Tullock now makes her home in what she describes as a “cartoonishly lovely scenario,” in East Los Angeles. “We jokingly call it the compound,” she says. “I live in a beautiful, old Victorian craftsman house, and four of my six neighbors are my closest friends. We grow avocados and lemons and pomegranates, and so there’s constantly people harvesting in the backyard. It’s really cute.”
A variety of opportunities have come Tullock’s way. In 2019 she and her best friend and collaborator Hannah Pearl Utt had their feature film “Before You Know It” premier at the Sundance Film Festival in Park City, Utah. Tullock says she and Utt met while waitressing in New York and they came up with the idea of writing a script together at the time. They worked on the film through several years, and after meeting up again in Los Angeles, they finished their script and took it to the Sundance Institute’s lab project. Tullock explains that the lab is somewhat like a camp for filmmakers. “The Sundance Institute at large is as supportive as can be, as far as helping to connect you with film markets and giving notes on drafts, and mentoring,” she says. “They changed our lives. I absolutely owe a huge portion, if not all, of my career to them.” Tullock even had the opportunity to work with her brother on the movie, as he wrote the score and played most of the instruments.
Their film revolves around two sisters, played by Tullock and Utt, and the trials and tribulations of their family.
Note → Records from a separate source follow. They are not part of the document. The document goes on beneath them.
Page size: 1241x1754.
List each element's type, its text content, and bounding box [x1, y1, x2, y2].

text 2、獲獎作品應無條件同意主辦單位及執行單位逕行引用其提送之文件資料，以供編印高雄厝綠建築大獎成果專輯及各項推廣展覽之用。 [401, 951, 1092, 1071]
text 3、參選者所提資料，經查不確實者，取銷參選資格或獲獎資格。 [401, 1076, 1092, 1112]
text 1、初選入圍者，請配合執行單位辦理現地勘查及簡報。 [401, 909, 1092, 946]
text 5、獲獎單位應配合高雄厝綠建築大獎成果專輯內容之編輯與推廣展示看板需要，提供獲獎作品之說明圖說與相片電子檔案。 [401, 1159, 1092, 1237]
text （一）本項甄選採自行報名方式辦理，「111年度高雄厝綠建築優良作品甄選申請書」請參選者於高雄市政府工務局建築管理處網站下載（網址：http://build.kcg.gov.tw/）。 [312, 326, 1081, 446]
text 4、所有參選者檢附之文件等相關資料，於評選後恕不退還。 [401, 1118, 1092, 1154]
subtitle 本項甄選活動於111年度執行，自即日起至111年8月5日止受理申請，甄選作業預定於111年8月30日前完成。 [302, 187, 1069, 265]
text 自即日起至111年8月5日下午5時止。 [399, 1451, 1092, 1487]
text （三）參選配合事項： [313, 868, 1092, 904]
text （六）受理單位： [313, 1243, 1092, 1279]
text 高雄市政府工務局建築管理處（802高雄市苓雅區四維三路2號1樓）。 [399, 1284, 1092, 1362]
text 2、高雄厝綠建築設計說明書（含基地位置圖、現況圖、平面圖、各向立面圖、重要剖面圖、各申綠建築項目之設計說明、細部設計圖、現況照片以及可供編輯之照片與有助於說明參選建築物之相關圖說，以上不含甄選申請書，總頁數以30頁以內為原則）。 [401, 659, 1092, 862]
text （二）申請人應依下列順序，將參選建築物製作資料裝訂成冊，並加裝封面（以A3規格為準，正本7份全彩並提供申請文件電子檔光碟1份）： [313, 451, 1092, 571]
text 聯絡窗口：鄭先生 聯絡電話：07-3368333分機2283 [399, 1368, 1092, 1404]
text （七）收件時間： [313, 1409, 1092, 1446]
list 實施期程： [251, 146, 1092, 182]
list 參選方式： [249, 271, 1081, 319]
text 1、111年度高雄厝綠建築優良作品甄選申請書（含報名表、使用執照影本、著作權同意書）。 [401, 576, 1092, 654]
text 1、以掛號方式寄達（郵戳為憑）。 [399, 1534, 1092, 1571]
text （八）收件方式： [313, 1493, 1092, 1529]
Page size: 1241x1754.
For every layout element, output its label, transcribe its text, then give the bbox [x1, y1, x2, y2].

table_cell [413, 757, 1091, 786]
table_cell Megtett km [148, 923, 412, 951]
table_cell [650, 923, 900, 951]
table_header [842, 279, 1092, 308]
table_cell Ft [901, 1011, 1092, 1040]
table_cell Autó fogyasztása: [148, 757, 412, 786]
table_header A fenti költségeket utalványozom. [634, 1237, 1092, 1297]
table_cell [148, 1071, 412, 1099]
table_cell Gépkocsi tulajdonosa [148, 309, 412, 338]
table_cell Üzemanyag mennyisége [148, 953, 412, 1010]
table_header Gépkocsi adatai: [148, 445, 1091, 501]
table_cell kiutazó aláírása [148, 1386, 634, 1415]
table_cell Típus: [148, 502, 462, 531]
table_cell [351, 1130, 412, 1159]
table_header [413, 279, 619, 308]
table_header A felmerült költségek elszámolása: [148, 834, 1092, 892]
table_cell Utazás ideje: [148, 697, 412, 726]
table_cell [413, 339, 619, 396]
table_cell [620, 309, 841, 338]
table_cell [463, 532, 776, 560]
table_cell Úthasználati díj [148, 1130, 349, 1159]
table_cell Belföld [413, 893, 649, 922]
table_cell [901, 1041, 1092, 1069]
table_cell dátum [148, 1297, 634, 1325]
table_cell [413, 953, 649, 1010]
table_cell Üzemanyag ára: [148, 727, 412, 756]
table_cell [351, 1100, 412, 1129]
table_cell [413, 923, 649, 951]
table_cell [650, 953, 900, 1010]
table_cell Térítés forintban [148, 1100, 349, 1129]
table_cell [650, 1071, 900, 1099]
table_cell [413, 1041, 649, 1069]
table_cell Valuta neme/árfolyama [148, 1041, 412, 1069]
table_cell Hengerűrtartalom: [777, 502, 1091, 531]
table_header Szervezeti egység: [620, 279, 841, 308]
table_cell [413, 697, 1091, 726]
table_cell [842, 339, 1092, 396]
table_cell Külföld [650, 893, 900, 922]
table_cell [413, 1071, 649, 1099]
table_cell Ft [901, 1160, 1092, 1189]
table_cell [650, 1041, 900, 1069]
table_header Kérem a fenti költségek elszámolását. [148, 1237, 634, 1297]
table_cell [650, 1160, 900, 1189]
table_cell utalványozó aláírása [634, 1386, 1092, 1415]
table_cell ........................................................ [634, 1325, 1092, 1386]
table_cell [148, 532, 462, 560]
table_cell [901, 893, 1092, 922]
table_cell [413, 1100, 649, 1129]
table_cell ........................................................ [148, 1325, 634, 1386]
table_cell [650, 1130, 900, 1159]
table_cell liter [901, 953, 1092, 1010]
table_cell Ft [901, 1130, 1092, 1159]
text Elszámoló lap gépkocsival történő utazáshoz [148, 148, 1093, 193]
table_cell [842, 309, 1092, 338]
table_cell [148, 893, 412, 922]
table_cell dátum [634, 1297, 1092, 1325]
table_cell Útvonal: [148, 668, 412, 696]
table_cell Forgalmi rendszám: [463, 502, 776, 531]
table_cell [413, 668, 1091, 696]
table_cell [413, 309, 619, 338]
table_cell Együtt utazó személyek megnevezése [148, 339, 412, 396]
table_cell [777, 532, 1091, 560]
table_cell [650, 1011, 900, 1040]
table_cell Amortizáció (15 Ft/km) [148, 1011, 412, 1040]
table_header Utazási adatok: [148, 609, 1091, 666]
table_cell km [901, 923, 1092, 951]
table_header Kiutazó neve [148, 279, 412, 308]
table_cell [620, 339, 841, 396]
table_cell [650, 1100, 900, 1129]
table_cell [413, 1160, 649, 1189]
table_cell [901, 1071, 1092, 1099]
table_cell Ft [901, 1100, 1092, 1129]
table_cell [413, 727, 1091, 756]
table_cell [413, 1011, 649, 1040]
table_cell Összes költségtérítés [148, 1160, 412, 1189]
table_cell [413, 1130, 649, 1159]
In the wake of a sudden family tragedy, the sisters learn that their mother, presumed deceased, is actually alive and working as a soap-opera star, which leads them to deal with new issues. Tullock and Utt had the opportunity to learn from and work with three highly respected actors through their association at Sundance, including Judith Light (“One Life to Live,” “Who’s The Boss”), Mandy Patinkin (“The Princess Bride,” “Yentl”) and Alec Baldwin (“Beetlejuice,” “The Hunt for Red October”).
Tullock’s most recent project is a dramatic series called “Severance” on Apple TV+. The program stars actor Adam Scott (“Parks and Recreation”), with Tullock playing the role of his sister. Others involved with the production include show creator and writer Dan Erickson, actor Ben Stiller, who will direct the series, as well as Patricia Arquette, Britt Lower and Zach Cherry. “I’m really excited about it and I think Ben is an incredible director,” she says. “It’s really cool to be working with the show creator, Dan. I think he’s an incredible talent and it’s very special because we knew each other at a very different point in our careers. It’s cool to come back together for something like this.”
Someday, Tullock says, she’d like to return home to Louisville to work on two projects she’s creating. “I’m writing a feature that I’ll also direct, produced by one of our producers from ‘Before You Know It,’” she says. “It will be like a love letter to Kentucky.” The other idea is for a semi-autobiographical television series. She says she can’t divulge much about it, other than the fact that it’s about theater that takes place in churches.
Tullock says she feels incredibly lucky to be working in different mediums. She says she loves working in television because it’s so much fun, but film will always be close to her heart. And before we know it, we may see her picture smiling down on us from one of the tall, tall buildings in downtown Louisville.